Too often, accounts of U-boat voyages are merely listings of courses plotted and ships sunk or myopic tales akin to the claustrophobic horror of Wolfgang Petersen’s Das Boot. Hamilton eschews such approaches and places the patrols of U-420 into the framework of the Battle of the Atlantic. He highlights the importance of U-boat headquarters in directing U-boat operations and shows how the interplay of technology, communications, and cryptography which first enabled the U-boats to attack allied convoys with devastating effect and which ultimately gave the allies control of the North Atlantic. U-402’s part in the battle, however, came to an end on 13 October 1943, when it was struck by an air-launched acoustically guided torpedo and sank with all hands.

The counterpoint to the technical story is the biography of U-402’s commander and the conduct of the eight patrols between May 1941 and October 1943. Siegfried Freiherr von Forstner came from a minor aristocratic family with a long tradition of military service and was the nephew of the World War I U-boat ace, Georg von Forstner. Like many of his milieu, Forstner was a German nationalist who was resentful of the peace settlement which had been imposed on Germany in 1919, but who was not a National Socialist. Like other German officers with service before 1933, he retreated into professionalism as a form of insulation from what was happening around him. That shield was, however, not impenetrable and in his letters and diary, von Forstner expresses frustration at the headstrong indiscipline of recruits who had grown up under National Socialism and disillusionment with the conduct of the war, especially its demoralising effects on the home front.

Von Forstner may have hoped to win the knight’s cross as a lone ace, but U-402 entered service as losses among the aces were compelling U-boat headquarters to exercise command more directly and to control the boats as an organised body against increasingly larger and better protected convoys. When he did win the cross for his part in the attack on convoy SC-118, it was as one of several commanders who received the award for their actions together and not as a lone ace. That attack also illustrates the wolfpack strategy’s effectiveness: in a single night, 7-8 February 1943, U-402 accounted for over two-fifths of the nearly 100,000 tons of shipping it sank or damaged over the course of its eight patrols.
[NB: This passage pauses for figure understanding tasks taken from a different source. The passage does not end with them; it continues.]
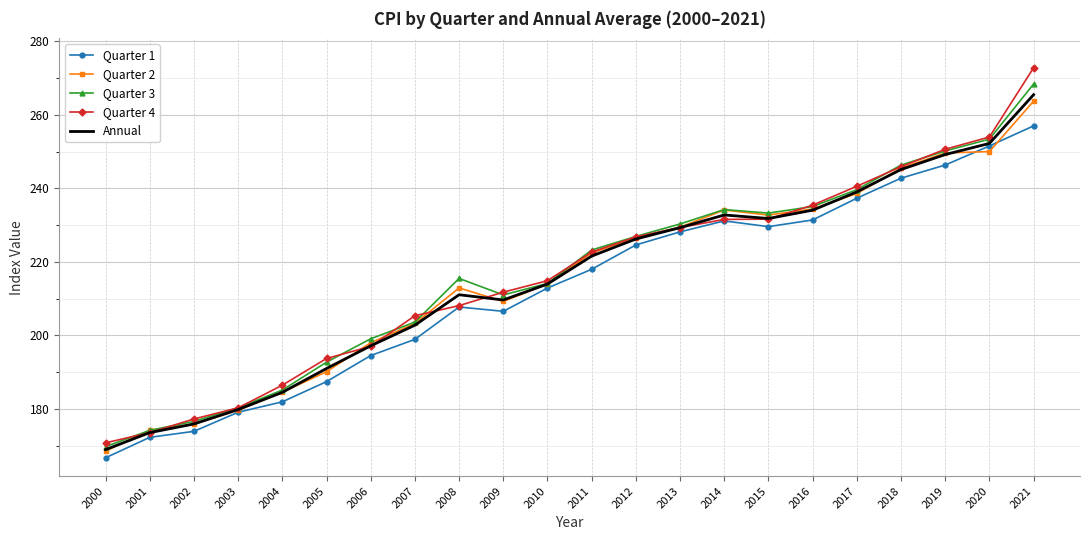

What is the total value across all series at 2012?

1131.1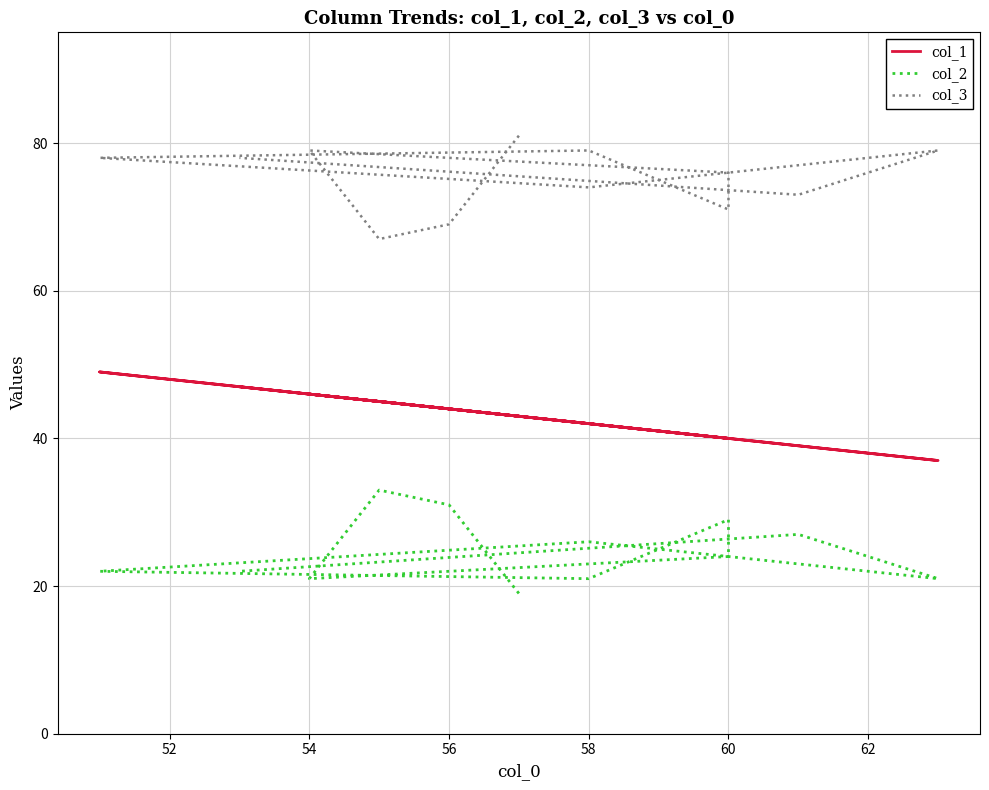

What is the minimum value for col_3?

67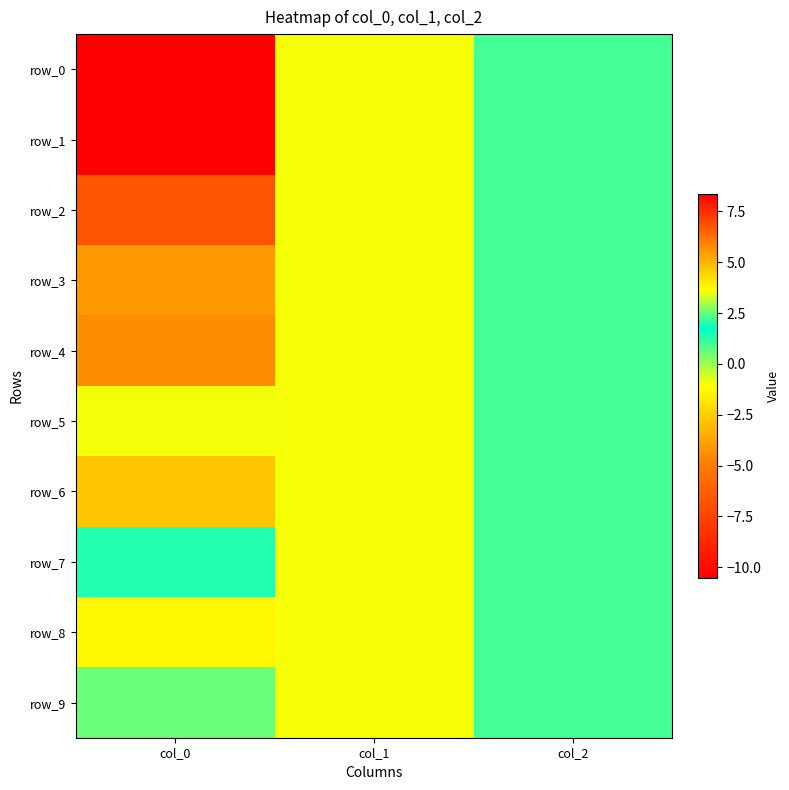

Which series changed the most between col_0 and col_1?

row_0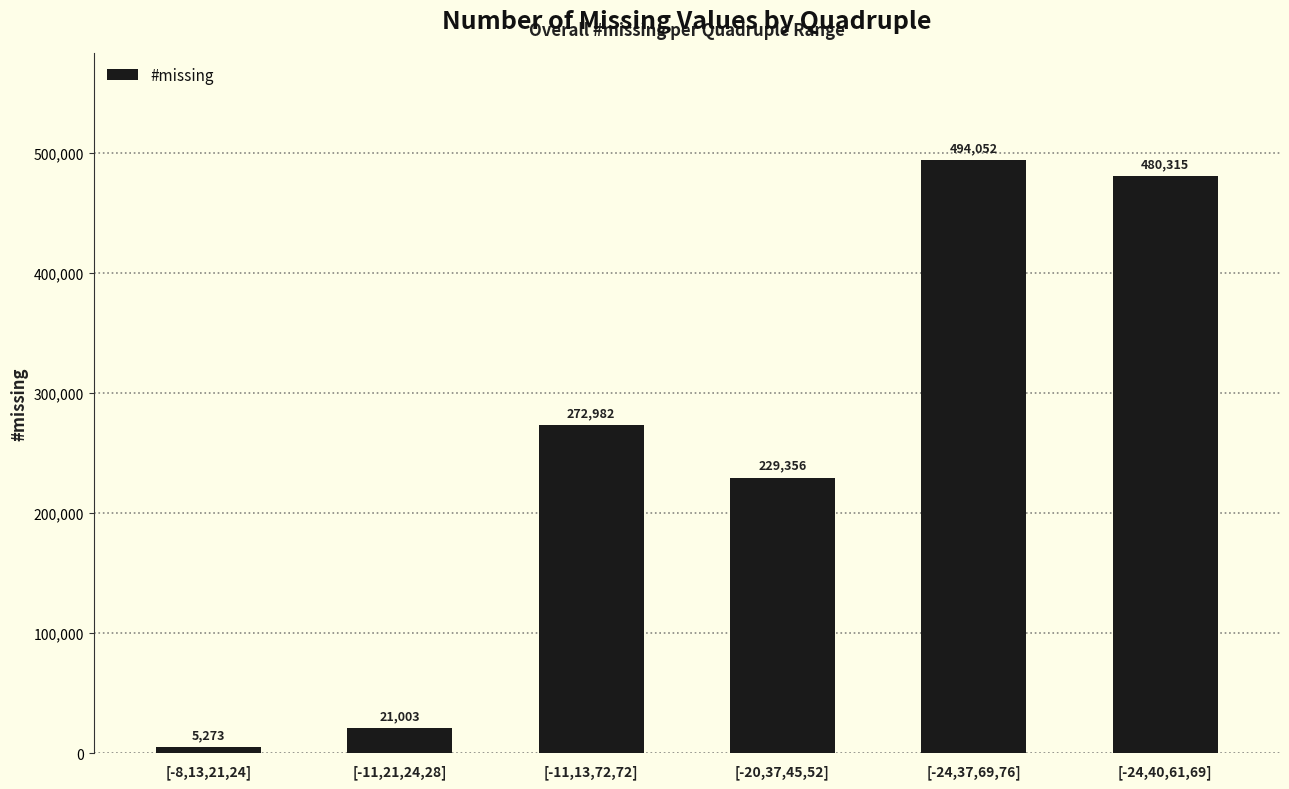

Between [-8,13,21,24] and [-20,37,45,52], which is larger?

[-20,37,45,52]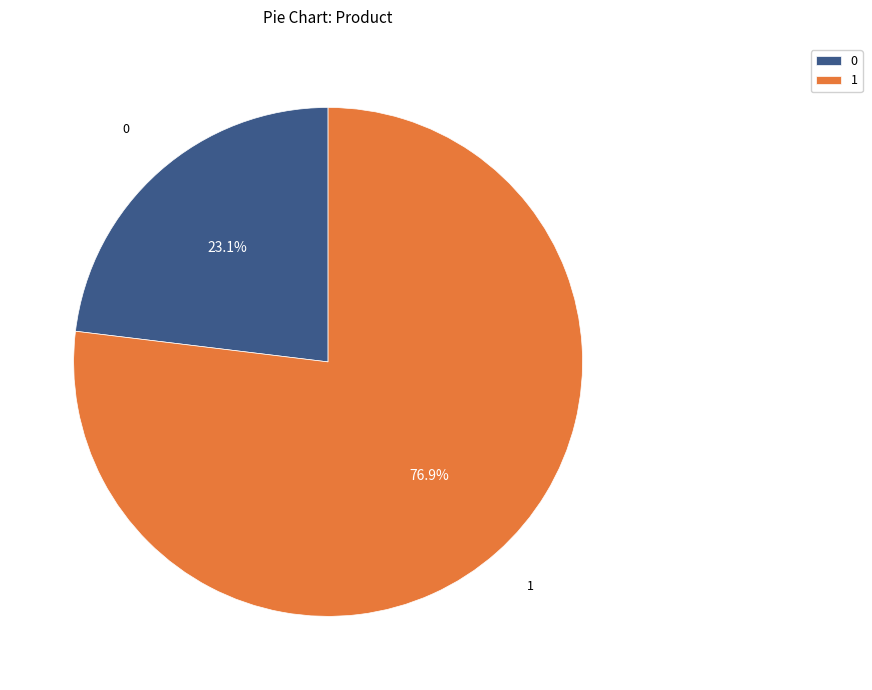

Count the number of slices in the pie.

2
Hamilton’s book is copiously illustrated with photographs which show life aboard U-402 and some of the vessels she sank or damaged: many of them were made by his grandfather’s shipmate, Walter Friebolin, and others are drawn from private and official collections. The accompanying sidebars clearly explain the photographs and, like the charts at the end of the book, elucidate the narrative. Hamilton succeeds in making von Forstner and the crew of U-402 real people with whom we can empathise, and the final section of the book – a dive onto the now peaceful and overgrown remains of one of U-402’s victims – is a fitting conclusion to the story and reminder, if one were needed, of the price of war.